Taipei, Jan. 14 (CNA) A couple's gambit to save the life of their 11-year-old daughter by donating a part of their lungs for use in a procedure being done by National Taiwan University Hospital (NTUH) for the first time has been declared a success.

Details of the lobar lung transplant were made public at a press conference held Friday at NTUH to celebrate the family's recovery from the complicated surgery done in October 2022 and highlight the medical milestone for Taiwan.

The lobar lung transplant -- a procedure often used to allow large-sized donor lungs to be implanted into pediatric recipients and usually done with lobes from living donors -- was essentially a last resort for the Liao (廖) family to keep their daughter alive.

At the press conference, the father of the girl said his daughter was hospitalized at NTUH in Taipei last year, which meant that members of the family, which lives in Taichung, had to make weekend commutes up north to see her.

Mr.

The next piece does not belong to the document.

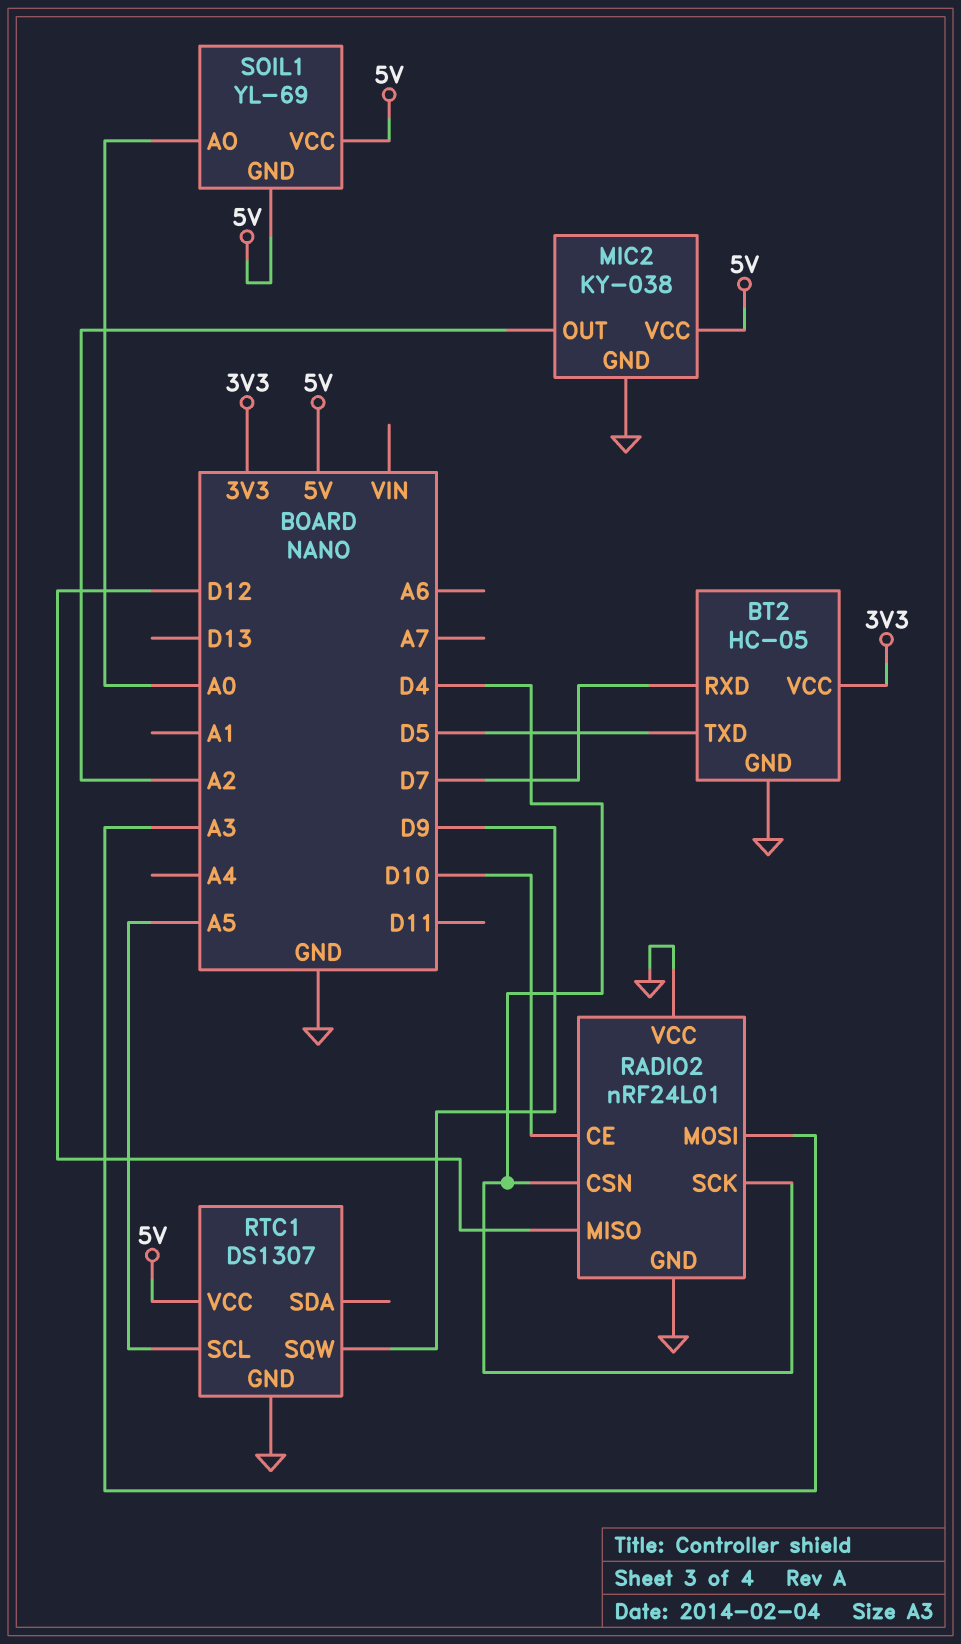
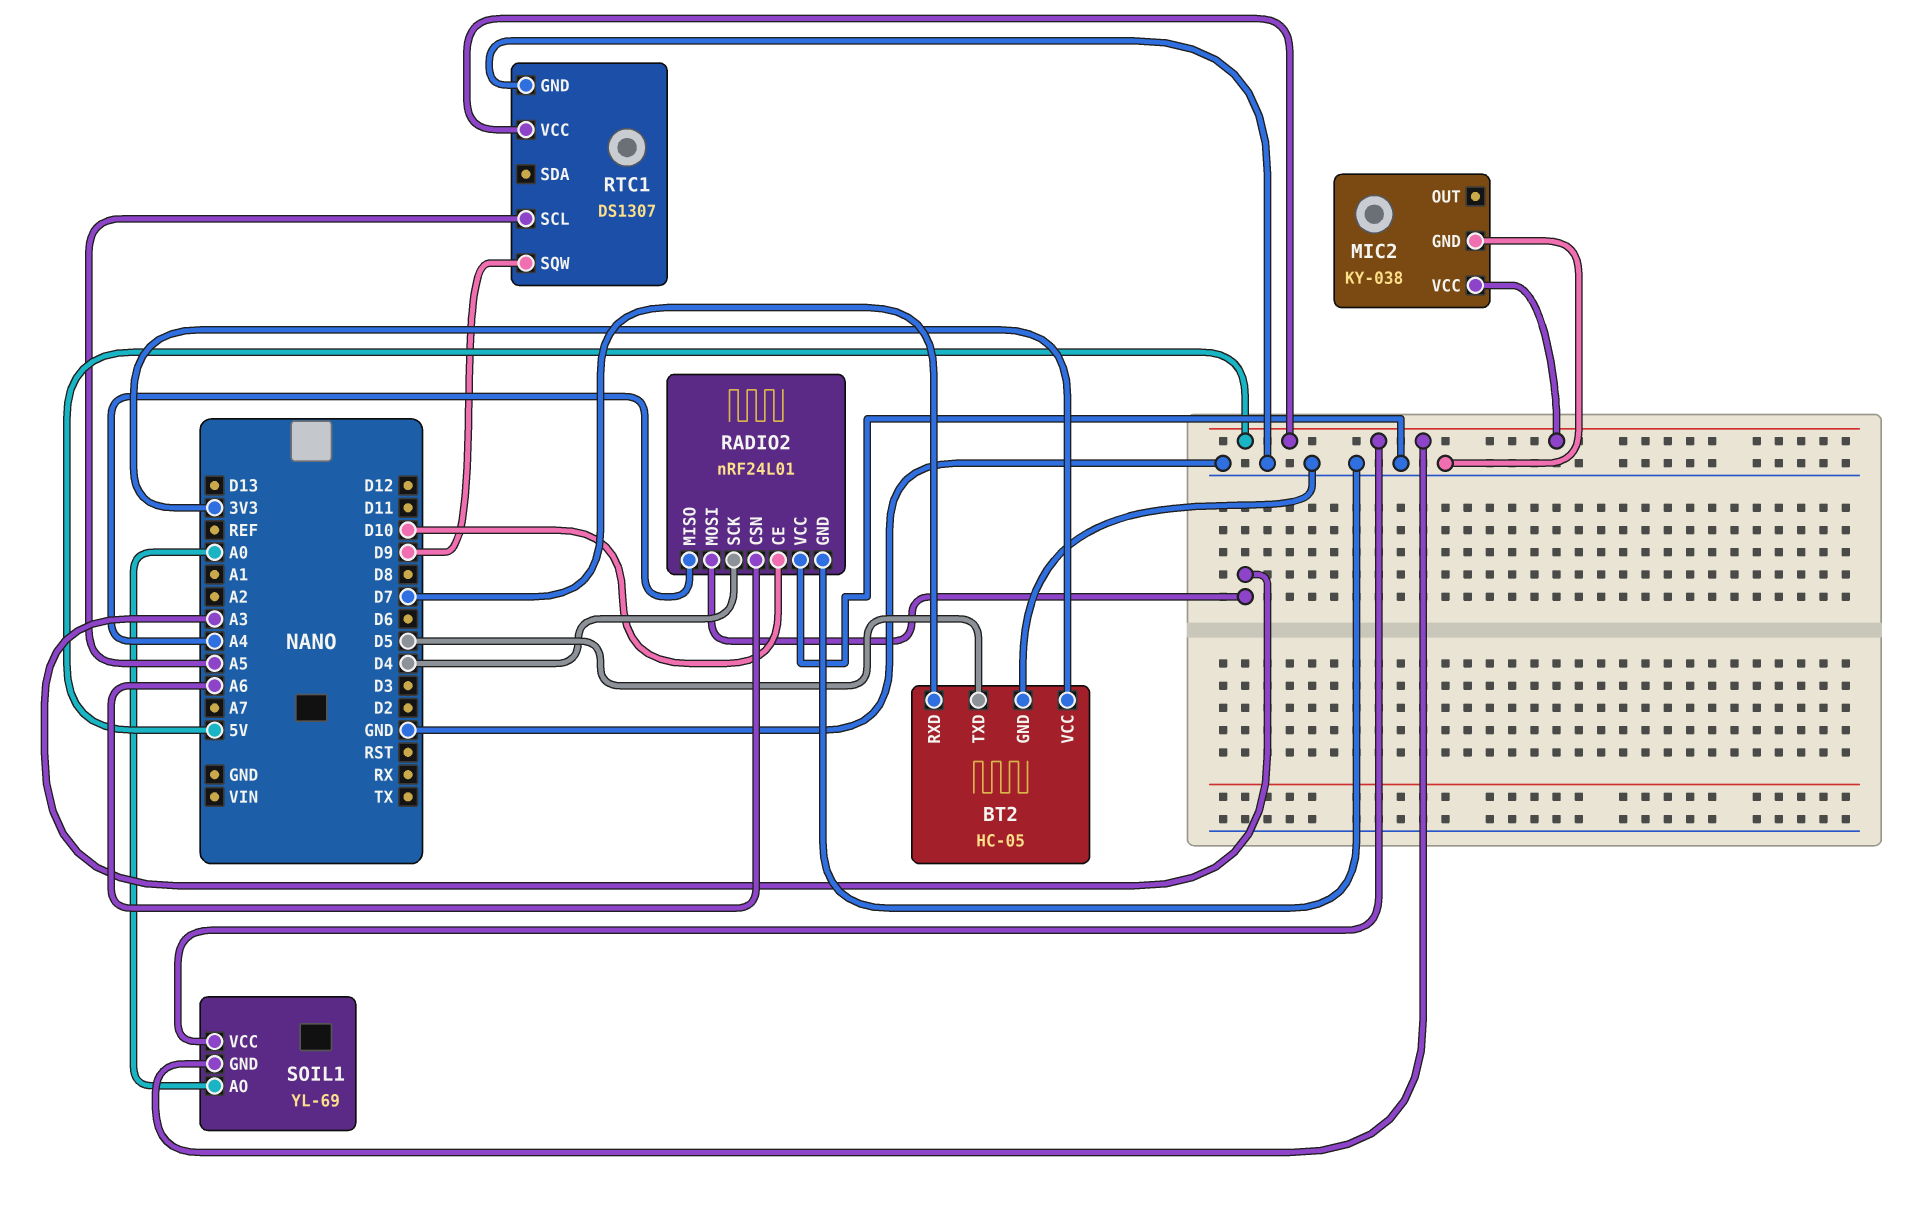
MIC2 pin OUT: A2 -> none
RADIO2 pin CSN: D4 -> A6
RADIO2 pin MISO: D12 -> A4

Liao said the family saw the girl's condition progressively deteriorate, bringing her to the brink of death, but it was given some hope when NTUH doctors suggested the idea of a living-donor lobar lung transplant.

The procedure was a bit of a long shot, given the potential obstacles related to Taiwan's policies on living donor lung transplants and the risks that came with the challenging procedure.

NTUH Thoracic Surgery chief Hsu Hsao-hsun (徐紹勛) said relying on a living donor was not that unusual. Taiwan, he said, lacks organ donors -- in part due to cultural taboos -- and a majority of liver and kidney transplants in Taiwan have relied on living donors for years.

Of potentially more concern was that Taiwanese law requires living donors to be a relative within a fifth degree of kinship, and lobar lung transplants needed the condition of donors'lungs to be healthy.

Since the procedure requires two living donors to provide the lower lobe from either their left or right lung, respectively, Mr. Liao's high blood sugar levels were an area of concern.